Fazia ponto nas escolas para aliciar menores para o consumo.
Era amigo de todo mundo.
Intitulava-se canabista.
Gostava de futebol e andava sempre com a camisa oficial do Sport Club do Recife.
Pela manhã Molambo fazia ponto na escola técnica e foi através dele que Lenira e Emanuel conheceram o poder devastador da Cannabis sativa.
- Vai rapaz! Não é homem não, cabra frouxo? Todo mundo gosta, tá ligado?
- Sei não. E se viciar? E se sentirem o cheiro?
- Vicia nada. Tua namorada, tá ligado? Já fuma e tu nunca sentisses nada, tá ligado? Tá vendo eu? Fumo desde dez anos e nunca viciei, tá ligado?
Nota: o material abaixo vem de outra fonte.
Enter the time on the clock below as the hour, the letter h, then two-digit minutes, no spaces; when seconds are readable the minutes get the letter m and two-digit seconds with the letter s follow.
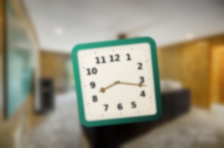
8h17
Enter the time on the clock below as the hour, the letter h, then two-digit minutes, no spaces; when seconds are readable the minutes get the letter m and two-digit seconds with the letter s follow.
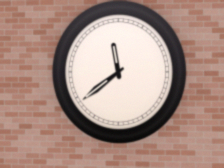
11h39
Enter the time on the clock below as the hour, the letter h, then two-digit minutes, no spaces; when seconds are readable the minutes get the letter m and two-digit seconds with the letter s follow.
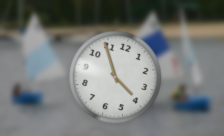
3h54
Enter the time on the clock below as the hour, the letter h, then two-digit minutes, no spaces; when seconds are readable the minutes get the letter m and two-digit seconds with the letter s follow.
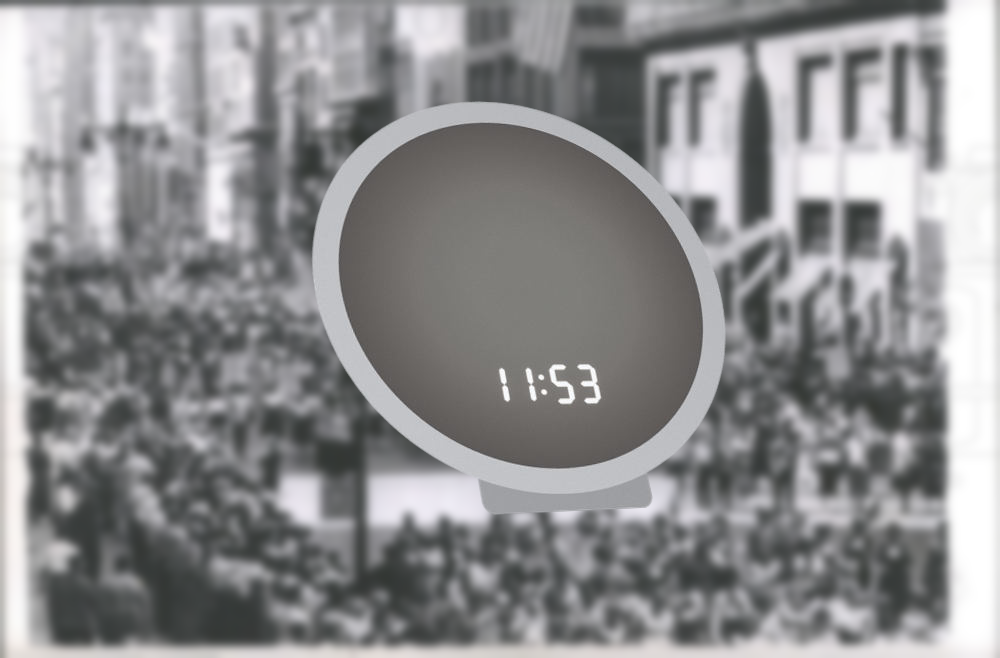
11h53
O primeiro trago foi horrível. A náusea. A ânsia de vômito. O zumbido nos dois ouvidos. A visão turva. Emanuel cuspiu. Fechou os olhos botou as mãos na cabeça. Segurou no ombro de Molambo quase sem fôlego.
- Vai, dá outro trago que passa tá ligado? Vai porra, dá outro trago logo.
Mecanicamente Emanuel obedeceu.
- Segura a fumaça dentro, tá ligado?
O mal estar foi cedendo aos poucos. Depois rapidamente, a tontura passou como por encanto. Emanuel tragou sofrergamente todo o cigarro.
O dia ficou mais radioso.
As cores adquiriram mais brilho e as coisas pareciam flutuar.
Uma sensação gostosa de euforia foi tomando o corpo inteiro.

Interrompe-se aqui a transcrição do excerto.